O crescimento da arrecadação foi notável em diversas frentes, com a Contribuição Social sobre Lucro Líquido (CSLL) registrando uma alta de 36,7%, o Imposto sobre Operações Financeiras (IOF) aumentando 30,4%, e os royalties e participações do petróleo experimentando um salto de 84,5%. No entanto, a performance positiva foi parcialmente mitigada por uma queda significativa nos dividendos recebidos de empresas estatais, que arrecadaram R$ 2,3 bilhões em maio, contra R$ 9,6 bilhões no mesmo período de 2025.
Impacto de Precatórios e Emendas Parlamentares no Cenário Mensal
Fatores específicos relacionados ao calendário de pagamentos contribuíram para o expressivo déficit de maio. O pagamento de precatórios, que são dívidas do governo decorrentes de sentenças judiciais definitivas, foi realizado em maio de 2026, diferentemente de 2025, quando ocorreu em junho. Essa alteração temporal teve um impacto significativo em diversas categorias de despesas.
De acordo com o Tesouro Nacional, essa antecipação elevou os benefícios previdenciários em R$ 42,7 bilhões, o pessoal e encargos sociais em R$ 19,2 bilhões, e as sentenças judiciais de custeio e investimentos em R$ 35,4 bilhões. Além disso, as emendas parlamentares também registraram uma aceleração, com o Orçamento de 2026 prevendo um total de R$ 49,9 bilhões para essa finalidade, dos quais R$ 37,8 bilhões são de execução obrigatória.
Desempenho Acumulado no Ano e Projeções Fiscais Futuras
No acumulado do ano, de janeiro a maio, o Governo Central registrou um déficit primário de R$ 44,4 bilhões. Este número contrasta fortemente com o superávit de R$ 32,9 bilhões observado no mesmo período de 2025, evidenciando uma inversão do quadro fiscal. Ao descontar a inflação, o déficit acumulado nos primeiros cinco meses de 2026 representa o mais alto para o período desde 2020, ano marcado pelo início da pandemia de Covid-19.

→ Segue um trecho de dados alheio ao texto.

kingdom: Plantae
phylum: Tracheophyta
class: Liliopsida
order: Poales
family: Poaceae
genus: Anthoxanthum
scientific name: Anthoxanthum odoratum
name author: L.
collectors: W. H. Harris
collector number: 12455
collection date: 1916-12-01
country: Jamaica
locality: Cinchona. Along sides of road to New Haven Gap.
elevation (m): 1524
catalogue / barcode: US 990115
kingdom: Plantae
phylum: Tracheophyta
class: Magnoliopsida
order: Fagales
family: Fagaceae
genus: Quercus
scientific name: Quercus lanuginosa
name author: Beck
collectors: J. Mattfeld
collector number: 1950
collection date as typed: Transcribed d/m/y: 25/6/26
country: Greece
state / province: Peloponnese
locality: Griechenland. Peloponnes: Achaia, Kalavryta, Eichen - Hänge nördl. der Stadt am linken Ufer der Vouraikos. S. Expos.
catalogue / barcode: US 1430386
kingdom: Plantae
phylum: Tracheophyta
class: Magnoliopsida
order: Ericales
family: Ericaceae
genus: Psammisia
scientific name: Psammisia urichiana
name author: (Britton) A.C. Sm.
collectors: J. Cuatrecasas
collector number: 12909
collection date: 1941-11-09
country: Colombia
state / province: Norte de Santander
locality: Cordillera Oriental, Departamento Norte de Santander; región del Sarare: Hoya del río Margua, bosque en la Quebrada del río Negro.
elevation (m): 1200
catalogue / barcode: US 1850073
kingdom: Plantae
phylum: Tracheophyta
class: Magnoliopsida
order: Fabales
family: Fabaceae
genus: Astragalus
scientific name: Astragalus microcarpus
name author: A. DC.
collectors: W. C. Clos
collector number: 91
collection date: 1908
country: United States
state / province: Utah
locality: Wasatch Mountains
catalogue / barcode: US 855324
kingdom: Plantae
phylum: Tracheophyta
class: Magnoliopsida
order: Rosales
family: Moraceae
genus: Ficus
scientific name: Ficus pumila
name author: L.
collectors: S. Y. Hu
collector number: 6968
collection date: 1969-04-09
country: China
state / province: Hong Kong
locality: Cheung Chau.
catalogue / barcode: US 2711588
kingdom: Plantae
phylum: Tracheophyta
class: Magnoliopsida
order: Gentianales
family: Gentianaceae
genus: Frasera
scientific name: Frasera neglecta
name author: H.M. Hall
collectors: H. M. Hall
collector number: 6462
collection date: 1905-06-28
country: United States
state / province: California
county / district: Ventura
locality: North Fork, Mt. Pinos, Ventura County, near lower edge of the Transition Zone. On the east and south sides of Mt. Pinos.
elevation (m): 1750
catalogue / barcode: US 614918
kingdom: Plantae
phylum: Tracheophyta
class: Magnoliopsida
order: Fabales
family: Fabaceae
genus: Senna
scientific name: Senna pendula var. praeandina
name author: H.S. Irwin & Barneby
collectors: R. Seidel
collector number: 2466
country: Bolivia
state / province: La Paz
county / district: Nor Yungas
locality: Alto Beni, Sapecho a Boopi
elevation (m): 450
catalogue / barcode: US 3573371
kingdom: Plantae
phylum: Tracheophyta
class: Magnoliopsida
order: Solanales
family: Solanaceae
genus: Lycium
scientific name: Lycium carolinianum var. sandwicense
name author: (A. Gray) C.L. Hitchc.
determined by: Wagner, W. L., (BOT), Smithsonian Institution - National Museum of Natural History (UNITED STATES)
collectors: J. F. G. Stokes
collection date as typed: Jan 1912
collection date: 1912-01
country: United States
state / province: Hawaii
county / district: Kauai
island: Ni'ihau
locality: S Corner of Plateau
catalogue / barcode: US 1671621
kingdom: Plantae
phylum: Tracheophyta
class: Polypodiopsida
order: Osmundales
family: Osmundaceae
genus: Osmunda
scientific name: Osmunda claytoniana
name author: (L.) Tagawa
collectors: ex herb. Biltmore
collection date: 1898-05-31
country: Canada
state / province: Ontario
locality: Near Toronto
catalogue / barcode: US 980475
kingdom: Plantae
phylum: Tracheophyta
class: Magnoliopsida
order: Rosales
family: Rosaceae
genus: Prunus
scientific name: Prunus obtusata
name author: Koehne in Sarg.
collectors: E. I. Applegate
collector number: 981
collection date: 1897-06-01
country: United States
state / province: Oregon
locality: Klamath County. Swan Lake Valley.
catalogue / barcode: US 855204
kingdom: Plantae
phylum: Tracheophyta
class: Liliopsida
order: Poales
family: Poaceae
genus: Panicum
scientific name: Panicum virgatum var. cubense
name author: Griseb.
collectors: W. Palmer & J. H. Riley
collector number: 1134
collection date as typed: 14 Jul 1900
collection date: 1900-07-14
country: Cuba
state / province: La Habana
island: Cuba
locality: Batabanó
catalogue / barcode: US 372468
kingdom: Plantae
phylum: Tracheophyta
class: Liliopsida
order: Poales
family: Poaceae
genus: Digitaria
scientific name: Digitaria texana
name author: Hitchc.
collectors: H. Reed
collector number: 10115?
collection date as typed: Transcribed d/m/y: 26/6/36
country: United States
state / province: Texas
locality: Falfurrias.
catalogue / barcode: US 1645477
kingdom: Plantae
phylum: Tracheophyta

A receita líquida acumulada nos primeiros cinco meses do ano atingiu R$ 1,059 trilhão, enquanto as despesas alcançaram R$ 1,104 trilhão. Para o ano de 2026, a meta oficial do governo prevê um superávit primário de aproximadamente R$ 34,3 bilhões, com uma margem de tolerância que permite um resultado até zero. Contudo, considerando exceções legais para determinadas despesas, como precatórios, a estimativa atual do governo é encerrar o ano com um déficit de cerca de R$ 60,3 bilhões.
O secretário do Tesouro Nacional, Daniel Leal, afirmou que o resultado de maio está dentro das expectativas governamentais e não compromete a previsão fiscal para o ano. No entanto, o Tesouro reitera que a persistente diferença entre receitas e despesas continua sendo o principal desafio para alcançar o equilíbrio das contas públicas em 2026, exigindo atenção contínua e potenciais ajustes na política econômica para os próximos meses.